- [THE DATA]
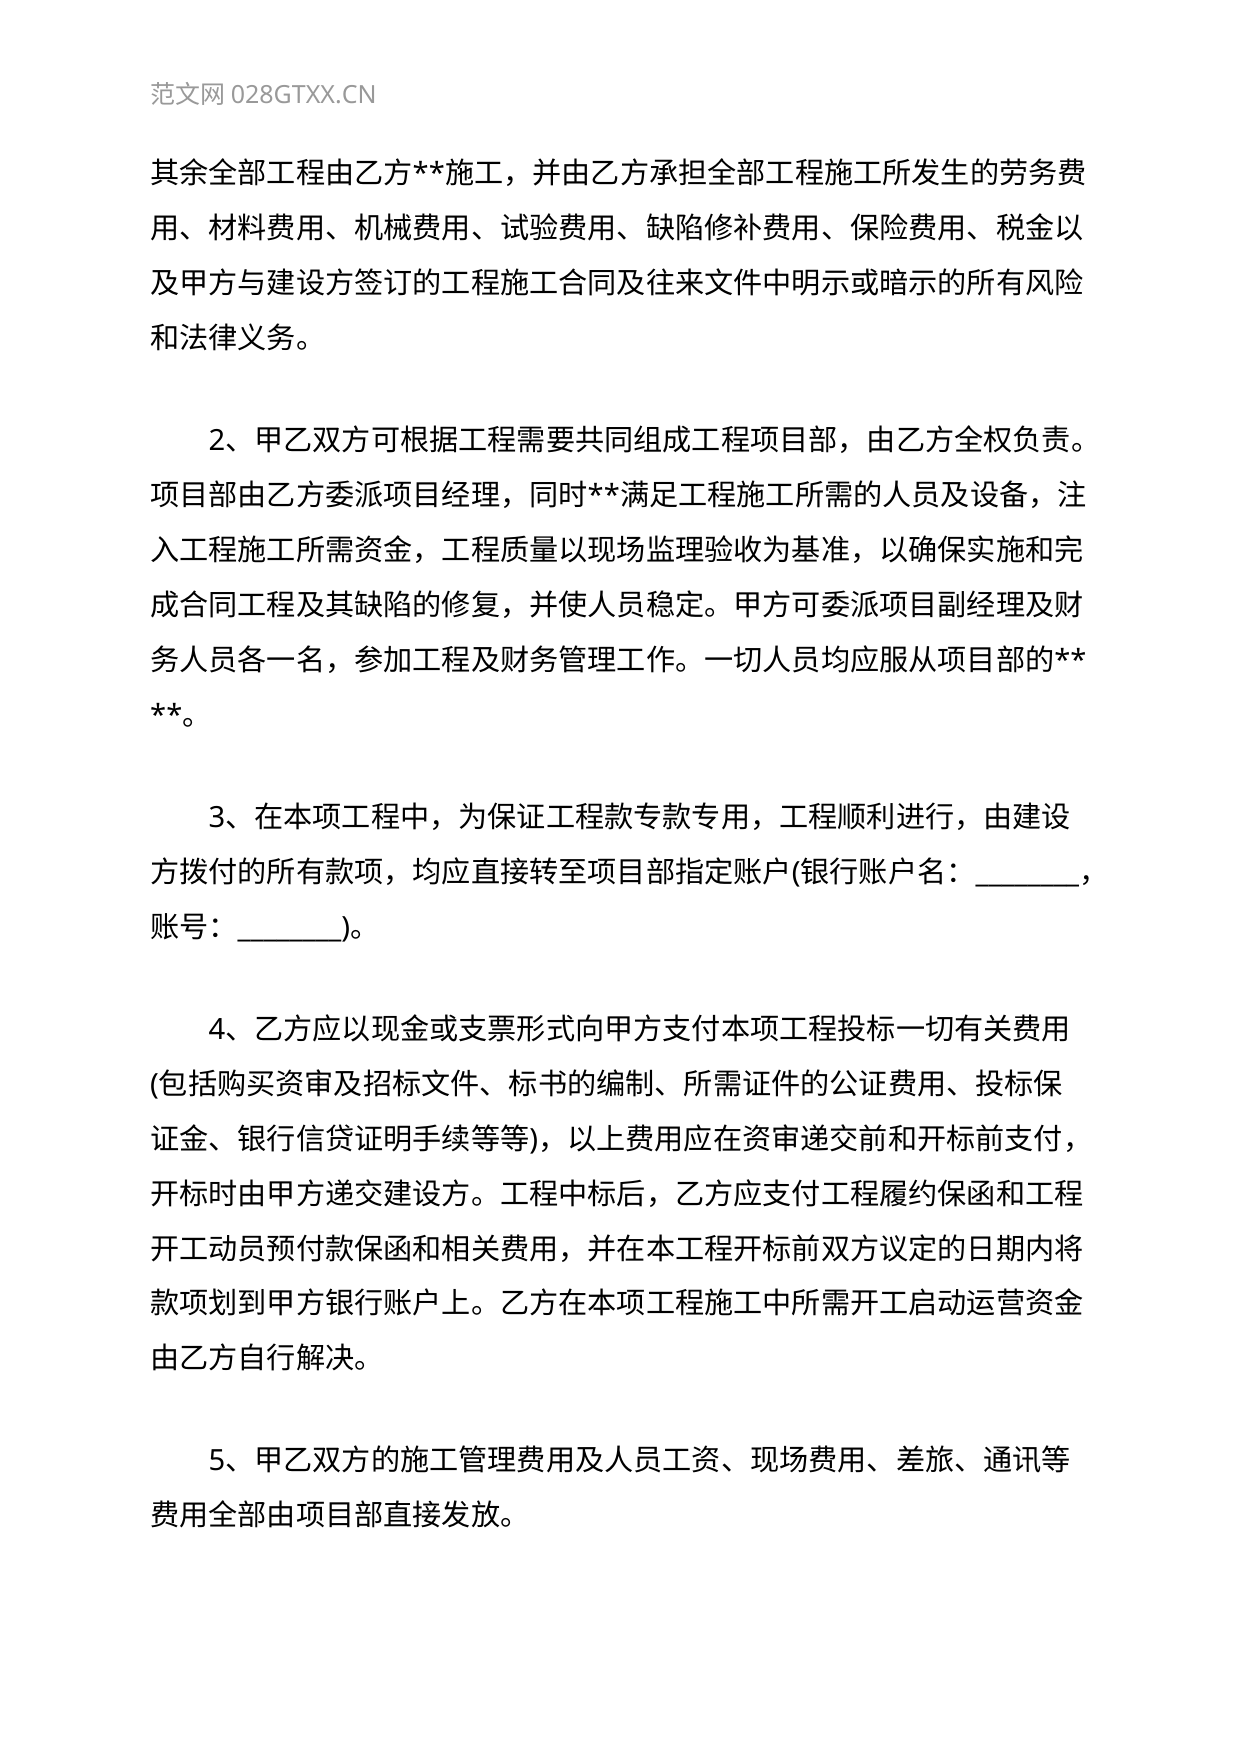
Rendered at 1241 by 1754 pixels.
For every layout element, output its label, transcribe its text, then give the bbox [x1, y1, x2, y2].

text 3、在本项工程中，为保证工程款专款专用，工程顺利进行，由建设方拨付的所有款项，均应直接转至项目部指定账户(银行账户名：________，账号：________)。 [150, 793, 1090, 946]
text 5、甲乙双方的施工管理费用及人员工资、现场费用、差旅、通讯等费用全部由项目部直接发放。 [150, 1437, 1090, 1534]
text 2、甲乙双方可根据工程需要共同组成工程项目部，由乙方全权负责。项目部由乙方委派项目经理，同时**满足工程施工所需的人员及设备，注入工程施工所需资金，工程质量以现场监理验收为基准，以确保实施和完成合同工程及其缺陷的修复，并使人员稳定。甲方可委派项目副经理及财务人员各一名，参加工程及财务管理工作。一切人员均应服从项目部的****。 [150, 417, 1090, 734]
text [150, 150, 1090, 357]
text 4、乙方应以现金或支票形式向甲方支付本项工程投标一切有关费用(包括购买资审及招标文件、标书的编制、所需证件的公证费用、投标保证金、银行信贷证明手续等等)，以上费用应在资审递交前和开标前支付，开标时由甲方递交建设方。工程中标后，乙方应支付工程履约保函和工程开工动员预付款保函和相关费用，并在本工程开标前双方议定的日期内将款项划到甲方银行账户上。乙方在本项工程施工中所需开工启动运营资金由乙方自行解决。 [150, 1005, 1090, 1377]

- [TASK ITEM] Output the data above in full. Skip every picture.

- [RESULT OF THIS TASK]
Rendered at 1241 by 1754 pixels.
For every layout element, output its label, transcribe its text, then give the bbox [x1, y1, x2, y2].

text 3、在本项工程中，为保证工程款专款专用，工程顺利进行，由建设方拨付的所有款项，均应直接转至项目部指定账户(银行账户名：________，账号：________)。 [150, 793, 1090, 946]
text 5、甲乙双方的施工管理费用及人员工资、现场费用、差旅、通讯等费用全部由项目部直接发放。 [150, 1437, 1090, 1534]
text 2、甲乙双方可根据工程需要共同组成工程项目部，由乙方全权负责。项目部由乙方委派项目经理，同时**满足工程施工所需的人员及设备，注入工程施工所需资金，工程质量以现场监理验收为基准，以确保实施和完成合同工程及其缺陷的修复，并使人员稳定。甲方可委派项目副经理及财务人员各一名，参加工程及财务管理工作。一切人员均应服从项目部的****。 [150, 417, 1090, 734]
text [150, 150, 1090, 357]
text 4、乙方应以现金或支票形式向甲方支付本项工程投标一切有关费用(包括购买资审及招标文件、标书的编制、所需证件的公证费用、投标保证金、银行信贷证明手续等等)，以上费用应在资审递交前和开标前支付，开标时由甲方递交建设方。工程中标后，乙方应支付工程履约保函和工程开工动员预付款保函和相关费用，并在本工程开标前双方议定的日期内将款项划到甲方银行账户上。乙方在本项工程施工中所需开工启动运营资金由乙方自行解决。 [150, 1005, 1090, 1377]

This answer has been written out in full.